I have four novels listed below, and I consider the first two Learners, or what Stephen King calls “drawer novels” – those early writings which were the training ground for a craft. Though I’m proud of the stories told, I have since told better stories, and in better fashion. The fourth novel is now in progress, a situational plot set in Tunisia’s Grande Erg Oriental desert.

1. Puddle Jumper

An editor/friend stated early on he hated the title, so I suggested “Delusions of a Shared Existence?” Sorry, too cerebral. Puddle Jumper is Cam’s hitch-hiking trip from a fictional town in Canada to Texas (during which it rains often, hence the jumping of puddles), and the characters he meets along the way. In Texas, he hopes to meet an ex-girlfriend, and pour sugar in her gastank as retribution for cheating on him then dumping him. I know: puerile, but it was fun, and had a pretty tidy ending that didn’t include sugaror gastanks. I’m saving this story for my family to laugh at when I’m old and infirm and dodderingly unlaughable.

2. The Repatriation

Heavily-plotted and largely influenced by John Grisham’s story lines, less the murders and lawerly wit, The Repatriation is about Lewis Hobbes, a fund manager, and his transfer to the company’s Tokyo office. He meets stubborn and resentful employees, criminal intent (remember Nick Leeson and Barings?), and illicit investment activities that go beyond the provincial borders of Tokyo to span the corporation’s worldwide presence.

3. Lying with Chiyo

Cole Thompson thought he knew Japan. After six years living within Tokyo’s Yamanote loop, he spoke the language, he understood the culture, he even visited the Shinto shrine once a year to welcome the New Year. He had grown… accustomed. But a night of haggis and scotch at The American Club in Tokyo would shatter his complacency. There, amongst drunken foreigners and servile Japanese, he would meet Chiyo Toa — enchanting, articulate, professional, and married — who would change his life forever.
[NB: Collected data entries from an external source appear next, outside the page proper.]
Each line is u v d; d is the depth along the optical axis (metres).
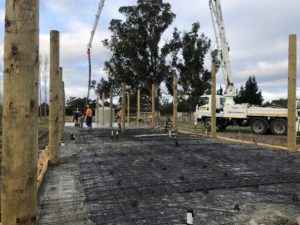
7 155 2.13
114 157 7.93
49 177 6.00
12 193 2.12
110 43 34.72
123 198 4.77
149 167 6.79
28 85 2.15
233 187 5.35
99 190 5.15
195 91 37.09
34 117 2.19
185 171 6.43
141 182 5.61
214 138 11.91
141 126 19.77
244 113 16.78
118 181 5.57
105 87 35.31
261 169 6.62
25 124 2.14
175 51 36.50
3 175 2.16
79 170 6.55
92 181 5.69
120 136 12.84
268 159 7.64
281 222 3.90
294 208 4.38
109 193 5.00
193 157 7.88
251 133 16.86
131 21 34.66
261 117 16.33
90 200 4.68
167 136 12.70
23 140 2.14
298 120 14.91
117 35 34.69
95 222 3.90
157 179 5.81
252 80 40.72
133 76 34.34
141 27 34.69
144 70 33.75
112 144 10.26
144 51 34.69
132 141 11.02
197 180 5.75
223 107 17.86
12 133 2.12
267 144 10.09
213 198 4.78
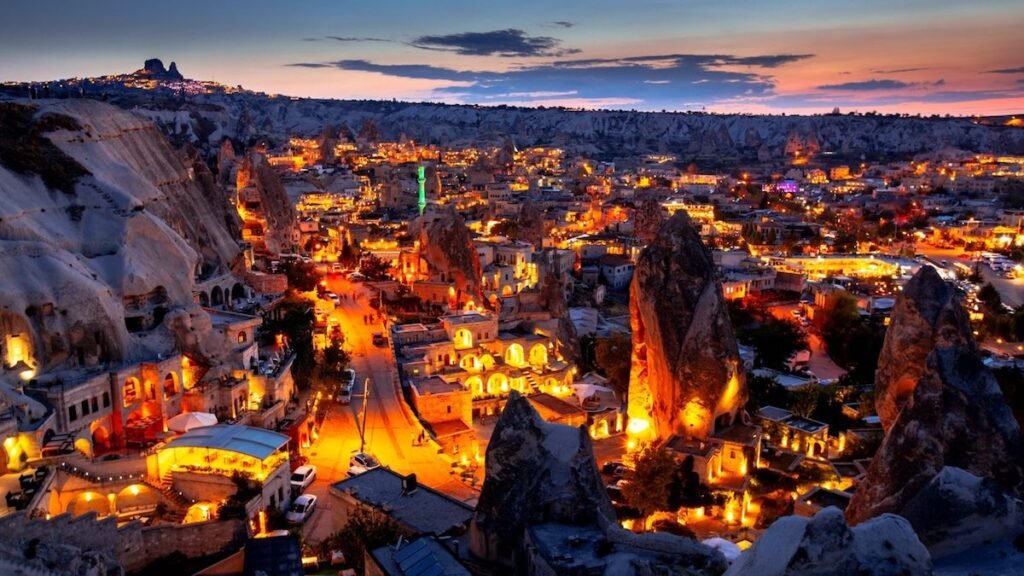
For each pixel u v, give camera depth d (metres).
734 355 94.12
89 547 59.25
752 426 96.06
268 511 73.00
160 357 87.69
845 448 101.88
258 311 129.62
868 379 145.12
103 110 134.12
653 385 98.88
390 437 95.75
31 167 98.12
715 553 48.56
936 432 59.44
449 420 104.25
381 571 54.09
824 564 32.94
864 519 59.66
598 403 117.38
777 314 198.50
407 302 155.38
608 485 91.62
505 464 58.19
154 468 74.25
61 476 68.56
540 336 131.25
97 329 83.44
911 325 80.81
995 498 41.78
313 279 164.38
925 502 42.94
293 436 89.19
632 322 103.38
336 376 107.81
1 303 76.69
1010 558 39.91
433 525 62.88
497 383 121.00
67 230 94.94
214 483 72.94
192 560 65.12
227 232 154.88
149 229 100.75
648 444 98.12
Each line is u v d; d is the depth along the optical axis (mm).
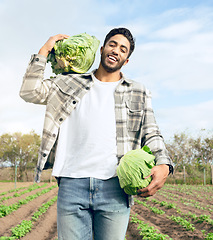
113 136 2252
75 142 2256
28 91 2283
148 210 12398
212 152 40438
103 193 2129
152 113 2453
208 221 8906
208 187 26375
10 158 45312
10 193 19578
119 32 2338
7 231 8258
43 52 2402
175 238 8148
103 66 2359
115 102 2332
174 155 38375
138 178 2012
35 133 46844
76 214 2107
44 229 9586
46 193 20047
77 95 2346
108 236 2139
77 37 2656
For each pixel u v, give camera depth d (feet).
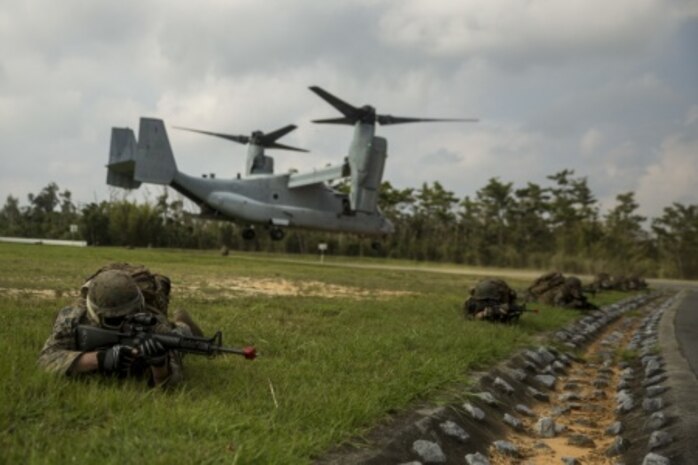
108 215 212.84
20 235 234.79
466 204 292.61
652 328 44.50
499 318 36.11
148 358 14.48
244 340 24.30
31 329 21.83
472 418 17.26
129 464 10.14
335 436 13.25
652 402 19.45
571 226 267.80
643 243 267.18
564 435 18.13
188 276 62.64
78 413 12.48
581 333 39.86
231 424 12.62
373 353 22.38
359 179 123.85
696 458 14.29
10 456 10.05
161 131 123.95
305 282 64.75
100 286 15.06
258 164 152.87
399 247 251.60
Lying with Chiyo opens the kimono of modern relationships in Japan. Chiyo Toa is an icon of the non-traditional Japanese woman — passionate, determined, funny, fragile. But she is duplicitous in her desire, and her search for satisfaction sends Cole Thompson spinning, halfway around the world..

4. Desert Rats

“Who was it that wrote ‘the tourist must always get screwed!’?”

Thus begins the tentatively-titled Desert Rats, a story of two journalists antagonized by a malicious local then stranded in Tunisia’s desert, the Grande Erg Oriental. Jan Wood and Young Soon don’t understand the forces that have brought and left them in the middle of Hell with a single ratty goatskin of rancid water to survive on, but realize they only have each other to rely on if they want to get out alive.